Eğitim-Sen Malatya Şubesi İnönü Üniversitesi Şube Temsilciliği olarak Sendika Toplantı Salonunda yapılan basın açıklamasında; “Boğaziçi Üniversitesinde üniversite özerkliği ihlal edilerek ve liyakat koşulları aramaksızın, kurum dışında rektör atanması ve kurumun akademik ihtiyaçlarına ve iradesine bakılmaksızın tepeden inme bir biçimde iki yeni fakülte kurulması konusundaki itirazlara katılıyoruz.
Boğaziçi Üniversitesi öğrencilerinin ve öğretim üyelerinin bu yaşananlar karşısında ortaya koydukları barışçıl ve demokratik mücadelelerini destekliyoruz. Üniversitelerin temel bileşenlerinden biri olan öğrencilerin üniversitelerine ve demokratik haklarına sahip çıkmak için ortaya koydukları mücadeleyi ise özellikle önemsiyoruz.
Bu mücadelenin Türkiye’de demokratik hakların ve akademik özgürlüklerin geliştirilmesi açısından taşıdığı önemin altını çizmek istiyoruz. Belirli öğretim üyelerinin ve öğrenci topluluklarının hedef gösterilmesinin ise bir arada yaşama kültürü ve toplumsal barış açısından tehlikeli olduğunu düşünüyoruz.
Öğrencilere karşı uygulanan orantısız şiddetin ve nefret söylemlerinin sadece Boğaziçi Üniversitesi öğrencilerinin değil tüm gençlerimizin geleceğe ve memleketlerine karşı umutlarının kırmasından kaygı duyuyoruz. Tutuklanan, gözaltına ve ev hapsine alınan gençlerin derhal serbest bırakılmasını talep ediyoruz.
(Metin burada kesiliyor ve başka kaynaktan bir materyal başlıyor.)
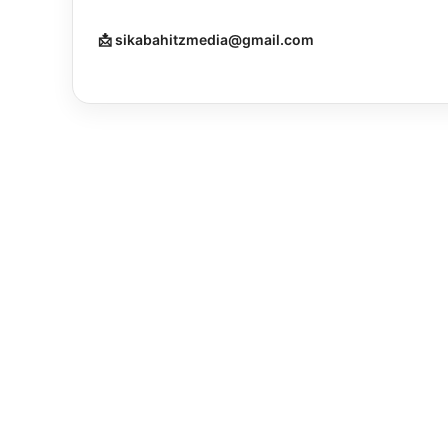
📩 sikabahitzmedia@gmail.com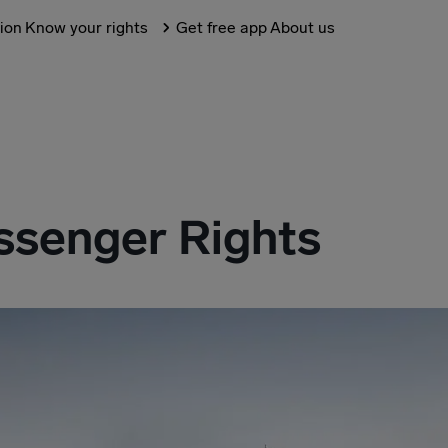
tion
Know your rights
Get free app
About us
senger Rights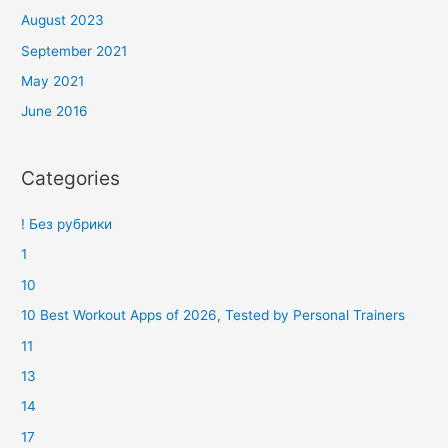
August 2023
September 2021
May 2021
June 2016
Categories
! Без рубрики
1
10
10 Best Workout Apps of 2026, Tested by Personal Trainers
11
13
14
17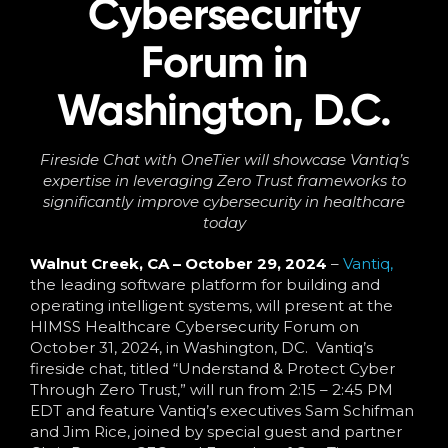
Cybersecurity
Language
Forum in
Washington, D.C.
Fireside Chat with OneTier will showcase Vantiq’s
expertise in leveraging Zero Trust frameworks to
significantly improve cybersecurity in healthcare
today
Walnut Creek, CA – October 29, 2024
–
Vantiq,
the leading software platform for building and
operating intelligent systems, will present at the
HIMSS Healthcare Cybersecurity Forum on
October 31, 2024, in Washington, DC. Vantiq’s
fireside chat, titled “Understand & Protect Cyber
Through Zero Trust,” will run from 2:15 – 2:45 PM
EDT and feature Vantiq’s executives Sam Schifman
and Jim Rice, joined by special guest and partner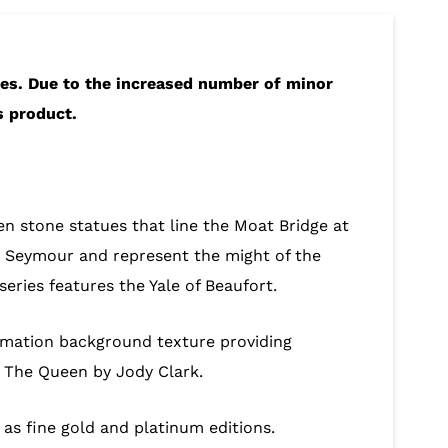
hes. Due to the increased number of minor
s product.
en stone statues that line the Moat Bridge at
 Seymour and represent the might of the
eries features the Yale of Beaufort.
nimation background texture providing
ty The Queen by Jody Clark.
ll as fine gold and platinum editions.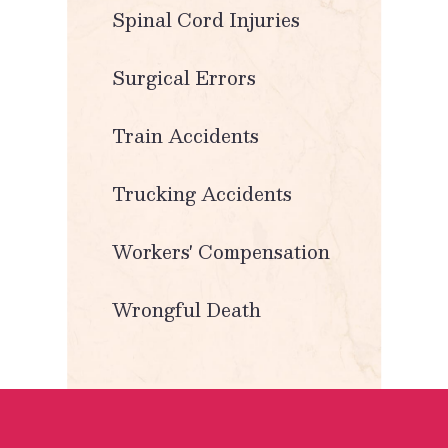
Spinal Cord Injuries
Surgical Errors
Train Accidents
Trucking Accidents
Workers' Compensation
Wrongful Death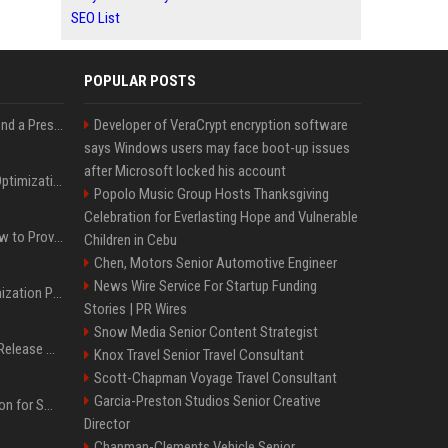
SEO List
POPULAR POSTS
Best Day and Time to Send a Press Release for Media Pick Up
Developer of VeraCrypt encryption software
says Windows users may face boot-up issues
after Microsoft locked his account
Press Release SEO: 14 Optimizations That Actually Move Rankings
Popolo Music Group Hosts Thanksgiving
Celebration for Everlasting Hope and Vulnerable
AI Visibility Tracking: How to Prove Your PR Got Cited
Children in Cebu
Chen, Motors Senior Automotive Engineer
News Wire Service For Startup Funding
Generative Engine Optimization PR Starter Guide
Stories | PR Wires
Snow Media Senior Content Strategist
How to Get Your Press Release Cited in Google AI Overviews
Knox Travel Senior Travel Consultant
Scott-Chapman Voyage Travel Consultant
Garcia-Preston Studios Senior Creative
Press Release Distribution for Small Business Cheapest Path to Real Coverage
Director
Chapman-Clements Vehicle Senior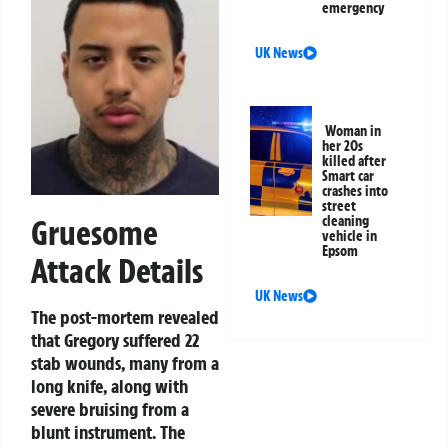
emergency
UK News
Woman in
her 20s
killed after
Smart car
crashes into
street
cleaning
Gruesome
vehicle in
Epsom
Attack Details
UK News
The post-mortem revealed
that Gregory suffered 22
stab wounds, many from a
long knife, along with
severe bruising from a
blunt instrument. The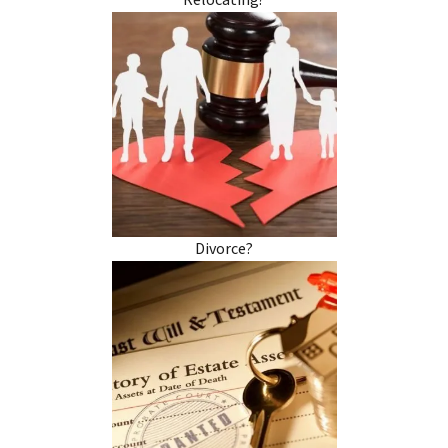
Relocating?
Divorce?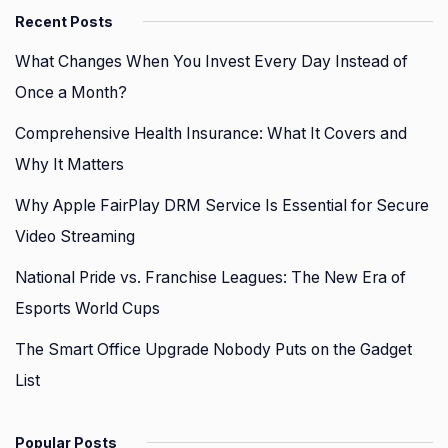
Recent Posts
What Changes When You Invest Every Day Instead of
Once a Month?
Comprehensive Health Insurance: What It Covers and
Why It Matters
Why Apple FairPlay DRM Service Is Essential for Secure
Video Streaming
National Pride vs. Franchise Leagues: The New Era of
Esports World Cups
The Smart Office Upgrade Nobody Puts on the Gadget
List
Popular Posts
Bu memleketin tüm gençleri, aralarında akademik başarılarına göre hiyerarşi oluşturmaksızın, özgür, kendi iradesini ortaya koyabilen bireyler olarak tanınmalı, kendi geleceklerinin ve memleketlerinin geleceğinin inşasına ilişkin karar süreçlerine katılımlarının önü açılmalıdır. Bu katılım süreçlerinin demokratik protesto gösterilerini de içerdiği, üstelik bunun anayasal bir hak olduğu unutulmamalıdır.
Akademik alanın siyasal cendereye alınması yalnızca Boğaziçi Üniversitesinin yaşadığı bir durum değildir. Taşra üniversiteleri tam da bu cenderenin içinde, her ile en az bir tane denk gelecek biçimde kurulmuş, akademik özgürlükleri, bilimsel gereklilikleri temel alan bir akademik kurum kültürü geliştirme olanağına bile sahip olamamışlardır.
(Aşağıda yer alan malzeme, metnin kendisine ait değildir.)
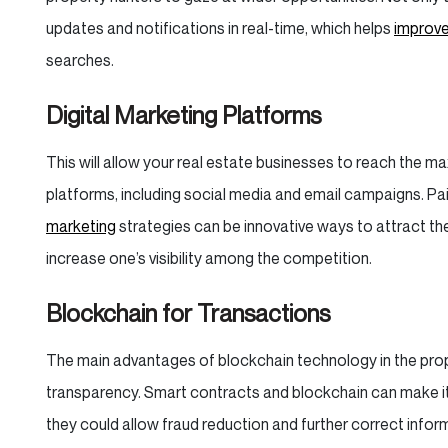
updates and notifications in real-time, which helps
improve
searches.
Digital Marketing Platforms
This will allow your real estate businesses to reach the 
platforms, including social media and email campaigns. Pai
marketing
strategies can be innovative ways to attract the
increase one’s visibility among the competition.
Blockchain for Transactions
The main advantages of blockchain technology in the proper
transparency. Smart contracts and blockchain can make it 
they could allow fraud reduction and further correct infor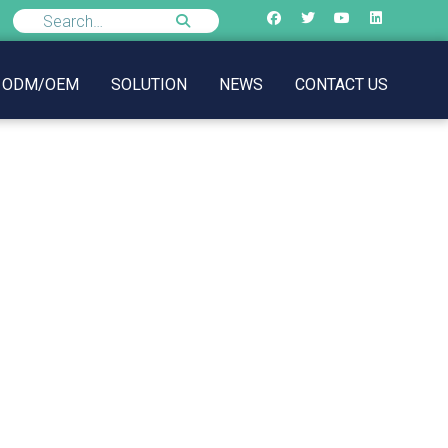
ODM/OEM
SOLUTION
NEWS
CONTACT US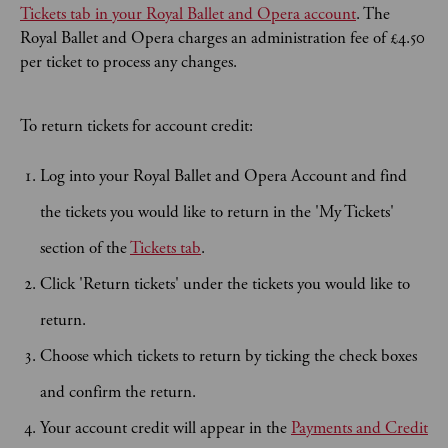
Tickets tab in your Royal Ballet and Opera account
. The
Royal Ballet and Opera charges an administration fee of £4.50
per ticket to process any changes.
To return tickets for account credit:
Log into your Royal Ballet and Opera Account and find
the tickets you would like to return in the 'My Tickets'
section of the
Tickets tab
.
Click 'Return tickets' under the tickets you would like to
return.
Choose which tickets to return by ticking the check boxes
and confirm the return.
Your account credit will appear in the
Payments and Credit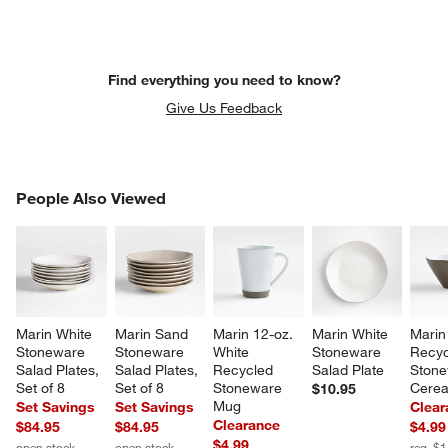
Find everything you need to know?
Give Us Feedback
PEOPLE ALSO VIEWED
People Also Viewed
ITEMS SKIPPED. UNDO.
SK
Marin White 
Marin Sand 
Marin 12-oz. 
Marin White 
Marin
Stoneware 
Stoneware 
White 
Stoneware 
Recyc
Salad Plates, 
Salad Plates, 
Recycled 
Salad Plate
Stone
Set of 8
Set of 8
Stoneware 
Cerea
$10.95
Mug
Set Savings
Set Savings
Clear
Clearance
$84.95
$84.95
$4.99
$4.99
open stock
open stock
reg. $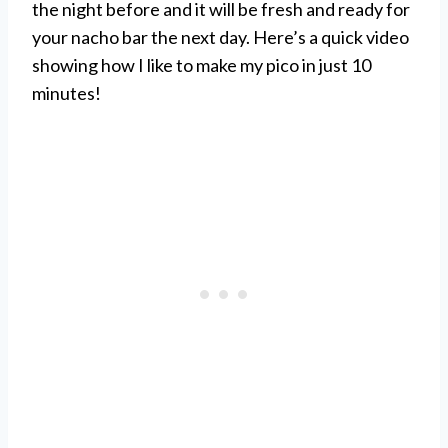
the night before and it will be fresh and ready for
your nacho bar the next day. Here’s a quick video
showing how I like to make my pico in just 10
minutes!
Liyakatın aranmadığı, üniversitelerin kadrolaşma alanlarına dönüştüğü bu ortamda yaşanan ‘’akademik yayın patlaması’’ bir bilimsel sıçramaya dönüşememiş, tam tersine bilimsel standartlar düşmüş, intihal, Türkçesiyle ‘’bilimsel hırsızlık’’ olağan bir akademik pratiğe dönüşmüştür.
Türkiye’de akademi böylesine ‘’karanlık bir çağ’’ yaşarken Boğaziçi Üniversitesinden yükselen mücadele akademiden geriye kalanın korunması, akademik özgürlüklerin ve liyakatin tesisi açısından umut vericidir.
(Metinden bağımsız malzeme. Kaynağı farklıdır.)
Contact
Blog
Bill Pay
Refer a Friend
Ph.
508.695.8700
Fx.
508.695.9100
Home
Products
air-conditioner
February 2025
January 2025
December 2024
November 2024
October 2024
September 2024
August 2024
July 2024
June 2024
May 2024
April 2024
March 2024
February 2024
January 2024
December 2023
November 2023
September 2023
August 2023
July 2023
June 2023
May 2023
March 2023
Bilimsel araştırmanın en vazgeçilmez koşulları akademik özgürlükler ve özerkliktir. İşte bu temel koşullar ihlal edildiğinde demokratik haklarını kullanarak direnmek üniversite olmanın gereğidir.
Bu nedenle Boğaziçi Üniversitesi bileşenleri, demokratik ve haklı bir mücadele vermektedir. Eğitim Sen Malatya Şubesi İnönü Üniversitesi Temsilciliği olarak bu mücadelenin yanında olduğumuzu kamuoyuna saygıyla duyururuz. “ ifadelerliyle Boğaziçi Üniversitesinin yanında olduklarını belirttiler.